Arrange every line of the material below as a numbered list, skipping blank lines and leaving the pictures out.
----------------------------------------
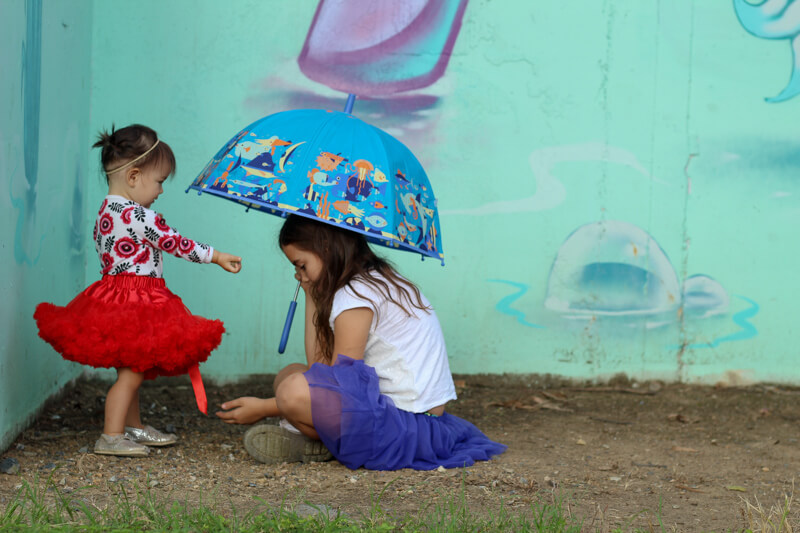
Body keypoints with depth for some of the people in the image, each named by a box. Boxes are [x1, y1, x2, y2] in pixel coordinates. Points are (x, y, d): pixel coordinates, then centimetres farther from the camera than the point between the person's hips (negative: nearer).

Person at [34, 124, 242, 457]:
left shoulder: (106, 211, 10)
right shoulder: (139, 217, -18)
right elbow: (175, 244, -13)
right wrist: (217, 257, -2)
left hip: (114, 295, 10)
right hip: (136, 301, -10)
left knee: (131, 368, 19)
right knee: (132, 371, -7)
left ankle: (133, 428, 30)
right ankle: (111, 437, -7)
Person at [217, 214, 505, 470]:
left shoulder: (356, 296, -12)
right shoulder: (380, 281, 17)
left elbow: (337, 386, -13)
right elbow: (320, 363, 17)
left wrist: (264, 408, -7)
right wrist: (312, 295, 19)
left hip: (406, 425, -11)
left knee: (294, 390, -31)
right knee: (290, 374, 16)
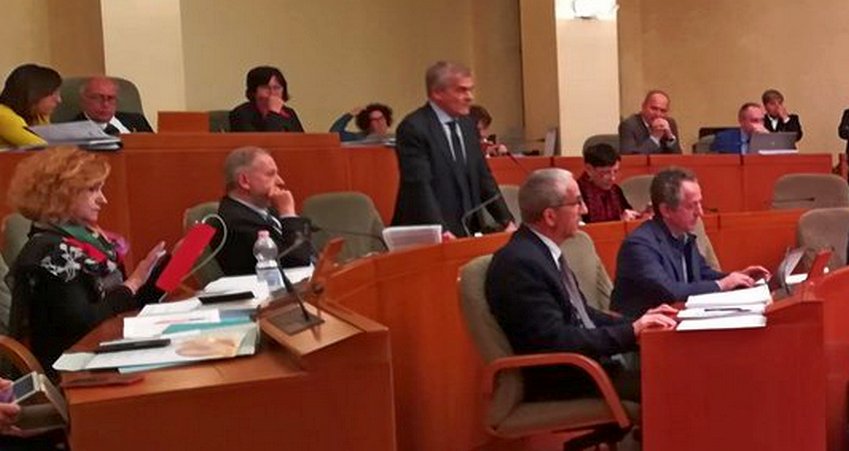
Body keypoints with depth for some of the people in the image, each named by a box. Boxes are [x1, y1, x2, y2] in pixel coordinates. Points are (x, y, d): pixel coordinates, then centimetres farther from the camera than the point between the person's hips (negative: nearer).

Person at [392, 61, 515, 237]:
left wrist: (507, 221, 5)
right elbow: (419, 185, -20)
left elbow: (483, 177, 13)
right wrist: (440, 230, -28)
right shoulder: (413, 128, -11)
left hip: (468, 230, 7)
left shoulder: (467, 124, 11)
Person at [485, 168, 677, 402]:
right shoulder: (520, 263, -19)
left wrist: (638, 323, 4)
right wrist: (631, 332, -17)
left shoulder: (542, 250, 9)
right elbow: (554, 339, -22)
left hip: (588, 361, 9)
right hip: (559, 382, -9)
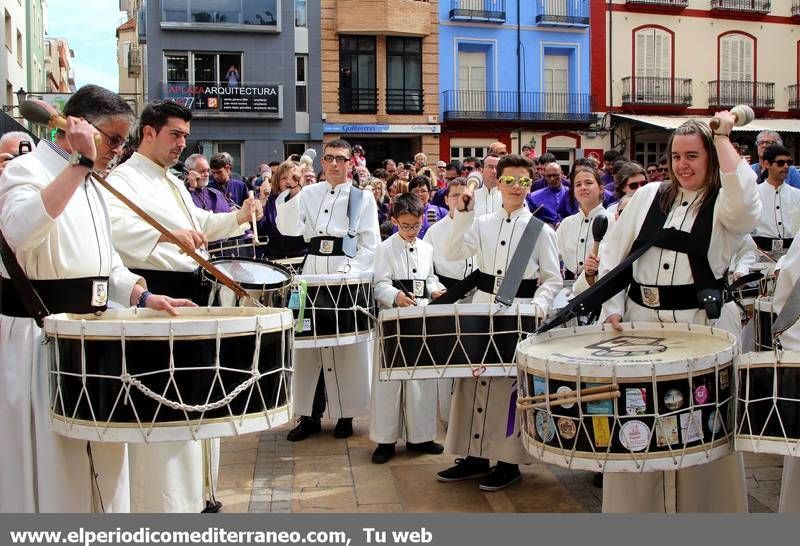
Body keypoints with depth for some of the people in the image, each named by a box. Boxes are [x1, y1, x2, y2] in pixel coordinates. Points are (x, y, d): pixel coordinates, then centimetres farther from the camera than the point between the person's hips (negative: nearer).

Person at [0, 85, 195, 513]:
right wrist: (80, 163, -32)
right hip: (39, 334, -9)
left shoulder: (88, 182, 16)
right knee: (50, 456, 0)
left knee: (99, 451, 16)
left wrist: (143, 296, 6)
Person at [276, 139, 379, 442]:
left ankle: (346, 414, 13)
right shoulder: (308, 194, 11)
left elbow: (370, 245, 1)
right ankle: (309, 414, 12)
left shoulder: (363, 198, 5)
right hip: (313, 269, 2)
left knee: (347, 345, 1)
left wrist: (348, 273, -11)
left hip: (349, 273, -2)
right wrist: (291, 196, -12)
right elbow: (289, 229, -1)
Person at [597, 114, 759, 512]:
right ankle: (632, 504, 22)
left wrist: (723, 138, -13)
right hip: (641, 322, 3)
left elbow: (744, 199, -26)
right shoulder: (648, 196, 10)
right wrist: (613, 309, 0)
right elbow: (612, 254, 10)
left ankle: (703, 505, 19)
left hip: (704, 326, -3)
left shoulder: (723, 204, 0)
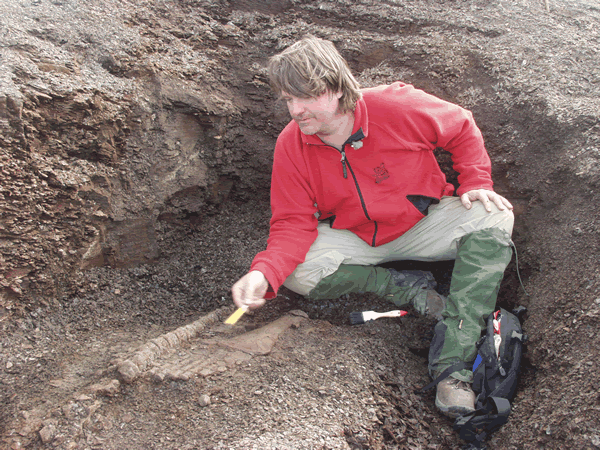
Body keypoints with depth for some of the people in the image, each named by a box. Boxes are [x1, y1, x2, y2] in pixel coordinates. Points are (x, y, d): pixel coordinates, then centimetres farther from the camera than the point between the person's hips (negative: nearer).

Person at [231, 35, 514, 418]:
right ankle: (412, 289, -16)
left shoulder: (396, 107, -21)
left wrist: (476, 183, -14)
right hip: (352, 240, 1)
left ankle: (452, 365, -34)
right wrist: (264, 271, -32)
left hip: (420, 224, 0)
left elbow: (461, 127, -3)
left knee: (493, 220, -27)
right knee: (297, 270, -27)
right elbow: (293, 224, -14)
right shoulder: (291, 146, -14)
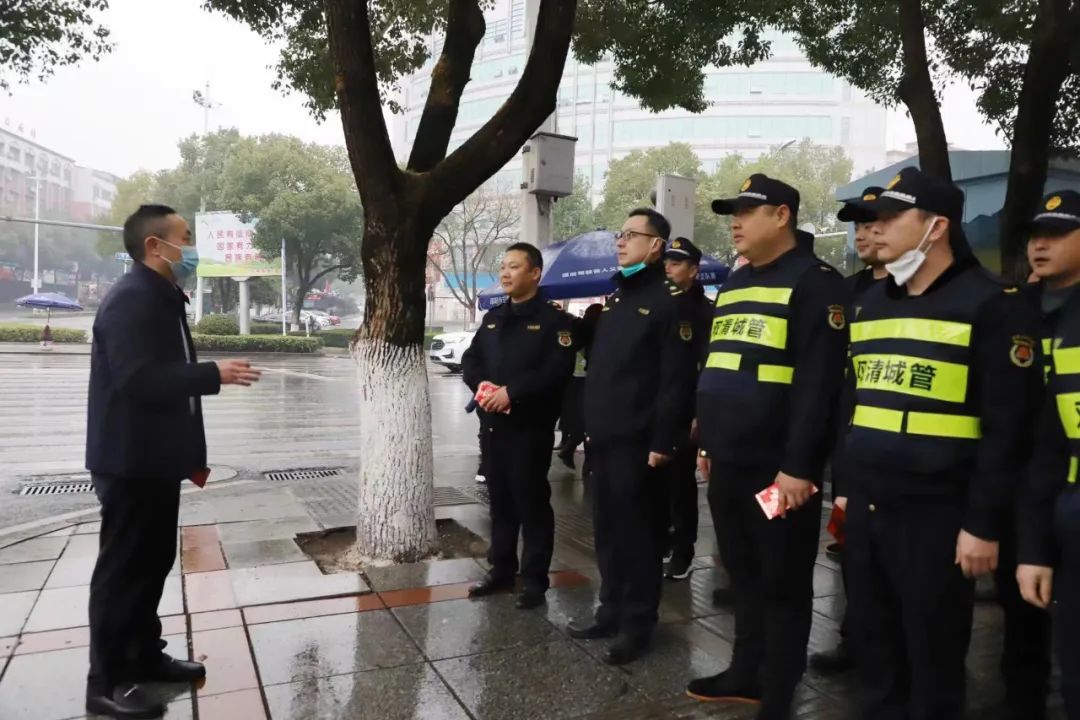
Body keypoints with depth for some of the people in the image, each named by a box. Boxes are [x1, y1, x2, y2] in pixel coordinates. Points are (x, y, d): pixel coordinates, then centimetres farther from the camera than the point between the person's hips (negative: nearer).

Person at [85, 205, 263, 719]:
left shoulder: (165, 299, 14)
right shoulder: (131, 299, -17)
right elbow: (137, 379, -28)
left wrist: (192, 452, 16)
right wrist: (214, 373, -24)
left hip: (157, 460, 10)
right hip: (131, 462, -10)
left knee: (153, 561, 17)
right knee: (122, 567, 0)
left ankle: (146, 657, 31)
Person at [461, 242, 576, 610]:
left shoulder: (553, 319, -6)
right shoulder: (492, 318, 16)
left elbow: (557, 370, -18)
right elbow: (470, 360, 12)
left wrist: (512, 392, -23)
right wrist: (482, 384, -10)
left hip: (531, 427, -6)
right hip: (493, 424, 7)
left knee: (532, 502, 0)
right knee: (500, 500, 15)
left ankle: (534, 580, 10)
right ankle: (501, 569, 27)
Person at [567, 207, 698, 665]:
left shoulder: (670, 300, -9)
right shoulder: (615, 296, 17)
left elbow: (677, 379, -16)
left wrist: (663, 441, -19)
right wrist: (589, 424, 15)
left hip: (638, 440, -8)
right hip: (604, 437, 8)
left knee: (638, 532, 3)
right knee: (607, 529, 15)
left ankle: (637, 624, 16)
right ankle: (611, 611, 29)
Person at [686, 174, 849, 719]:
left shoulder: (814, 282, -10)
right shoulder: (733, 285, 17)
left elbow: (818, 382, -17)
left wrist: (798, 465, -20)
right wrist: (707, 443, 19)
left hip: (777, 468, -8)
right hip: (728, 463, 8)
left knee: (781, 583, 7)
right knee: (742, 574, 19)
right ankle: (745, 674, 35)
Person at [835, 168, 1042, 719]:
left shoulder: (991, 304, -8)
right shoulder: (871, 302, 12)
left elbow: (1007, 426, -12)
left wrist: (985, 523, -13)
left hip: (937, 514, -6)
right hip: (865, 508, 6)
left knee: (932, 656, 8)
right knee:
----------------------------------------
Solution to the exercise
1. Body keypoints with depth for some of the people in the image, each named by a box. Boxes are [x1, y1, x2, y2] in pixel coordinates. Points are (x, y, d): pixel coordinates, then centimetres farther from the camera than the point between the person's hips (negative: nearer).
2. Person at [34, 124, 242, 457]:
3. left shoulder: (106, 211, 10)
4. right shoulder: (139, 217, -18)
5. right elbow: (175, 244, -13)
6. right wrist: (217, 257, -2)
7. left hip: (114, 295, 10)
8. right hip: (136, 301, -10)
9. left knee: (131, 368, 19)
10. right knee: (132, 371, -7)
11. left ankle: (133, 428, 30)
12. right ankle: (111, 437, -7)
13. Person at [217, 214, 505, 470]:
14. left shoulder: (356, 296, -12)
15. right shoulder: (380, 281, 17)
16. left elbow: (337, 386, -13)
17. right elbow: (320, 363, 17)
18. left wrist: (264, 408, -7)
19. right wrist: (312, 295, 19)
20. left hip: (406, 425, -11)
21. left knee: (294, 390, -31)
22. right knee: (290, 374, 16)
23. Body keypoints with depth for some of the people in the image, each named by a box. Boxes are [x1, y1, x2, y2] in pixel coordinates. Points are (x, y, d): pixel coordinates, then centimetres farther from the camera than the point between the person's hips (negative: nearer).
24. Person at [392, 61, 515, 237]:
25. left wrist: (507, 221, 5)
26. right elbow: (419, 185, -20)
27. left elbow: (483, 177, 13)
28. right wrist: (440, 230, -28)
29. right shoulder: (413, 128, -11)
30. left hip: (468, 230, 7)
31. left shoulder: (467, 124, 11)
32. Person at [485, 168, 677, 402]:
33. right shoulder: (520, 263, -19)
34. left wrist: (638, 323, 4)
35. right wrist: (631, 332, -17)
36. left shoulder: (542, 250, 9)
37. right elbow: (554, 339, -22)
38. left hip: (588, 361, 9)
39. right hip: (559, 382, -9)
40. Body keypoints with depth for some of the people in the image, each named by a box. Boxes are [x1, y1, x2, y2] in pixel coordinates. Points are (x, y, d): pixel coordinates, then centimetres farther from the camera than the point between the person's hips (negative: nearer).
41. Person at [0, 85, 195, 513]:
42. right wrist: (80, 163, -32)
43. right hip: (39, 334, -9)
44. left shoulder: (88, 182, 16)
45. right knee: (50, 456, 0)
46. left knee: (99, 451, 16)
47. left wrist: (143, 296, 6)
48. Person at [276, 139, 379, 442]:
49. left ankle: (346, 414, 13)
50. right shoulder: (308, 194, 11)
51. left elbow: (370, 245, 1)
52. right ankle: (309, 414, 12)
53. left shoulder: (363, 198, 5)
54. right hip: (313, 269, 2)
55. left knee: (347, 345, 1)
56. left wrist: (348, 273, -11)
57. left hip: (349, 273, -2)
58. right wrist: (291, 196, -12)
59. right elbow: (289, 229, -1)
60. Person at [597, 114, 759, 512]:
61. right ankle: (632, 504, 22)
62. left wrist: (723, 138, -13)
63. right hip: (641, 322, 3)
64. left elbow: (744, 199, -26)
65. right shoulder: (648, 196, 10)
66. right wrist: (613, 309, 0)
67. right elbow: (612, 254, 10)
68. left ankle: (703, 505, 19)
69. left hip: (704, 326, -3)
70. left shoulder: (723, 204, 0)
71. Body keypoints with depth for some of the people in the image, each named by a box. Boxes are [x1, y1, x2, y2] in pixel coordinates. Points are (x, y, d): pixel coordinates, then centimetres farther from the camera than the point between the person's hips (negative: nearer).
72. Person at [231, 35, 514, 418]:
73. right ankle: (412, 289, -16)
74. left shoulder: (396, 107, -21)
75. left wrist: (476, 183, -14)
76. right hip: (352, 240, 1)
77. left ankle: (452, 365, -34)
78. right wrist: (264, 271, -32)
79. left hip: (420, 224, 0)
80. left elbow: (461, 127, -3)
81. left knee: (493, 220, -27)
82. right knee: (297, 270, -27)
83. right elbow: (293, 224, -14)
84. right shoulder: (291, 146, -14)
85. Body keypoints with depth for some of the people in the image, each named by a box. Boxes are [x1, y1, x2, y2] in pixel coordinates. Points are (x, y, d): pixel coordinates, then centimetres farther from the camera than the point between the person's hips (negative: nearer).
86. Person at [85, 205, 263, 719]:
87. left shoulder: (165, 299, 14)
88. right shoulder: (131, 299, -17)
89. right elbow: (137, 379, -28)
90. left wrist: (192, 452, 16)
91. right wrist: (214, 373, -24)
92. left hip: (157, 460, 10)
93. right hip: (131, 462, -10)
94. left knee: (153, 561, 17)
95. right knee: (122, 567, 0)
96. left ankle: (146, 657, 31)
97. Person at [461, 242, 576, 610]:
98. left shoulder: (553, 319, -6)
99. right shoulder: (492, 318, 16)
100. left elbow: (557, 370, -18)
101. right elbow: (470, 360, 12)
102. left wrist: (512, 392, -23)
103. right wrist: (482, 384, -10)
104. left hip: (531, 427, -6)
105. right hip: (493, 424, 7)
106. left knee: (532, 502, 0)
107. right knee: (500, 500, 15)
108. left ankle: (534, 580, 10)
109. right ankle: (501, 569, 27)
110. Person at [567, 207, 698, 665]:
111. left shoulder: (670, 300, -9)
112. right shoulder: (615, 296, 17)
113. left elbow: (677, 379, -16)
114. left wrist: (663, 441, -19)
115. right wrist: (589, 424, 15)
116. left hip: (638, 440, -8)
117. right hip: (604, 437, 8)
118. left knee: (638, 532, 3)
119. right knee: (607, 529, 15)
120. left ankle: (637, 624, 16)
121. right ankle: (611, 611, 29)
122. Person at [686, 174, 849, 719]:
123. left shoulder: (814, 282, -10)
124. right shoulder: (733, 285, 17)
125. left elbow: (818, 382, -17)
126. left wrist: (798, 465, -20)
127. right wrist: (707, 443, 19)
128. left hip: (777, 468, -8)
129. right hip: (728, 463, 8)
130. left knee: (781, 583, 7)
131. right knee: (742, 574, 19)
132. right ankle: (745, 674, 35)
133. Person at [835, 168, 1042, 719]:
134. left shoulder: (991, 304, -8)
135. right shoulder: (871, 302, 12)
136. left elbow: (1007, 426, -12)
137. left wrist: (985, 523, -13)
138. left hip: (937, 514, -6)
139. right hip: (865, 508, 6)
140. left knee: (932, 656, 8)
141. right knee:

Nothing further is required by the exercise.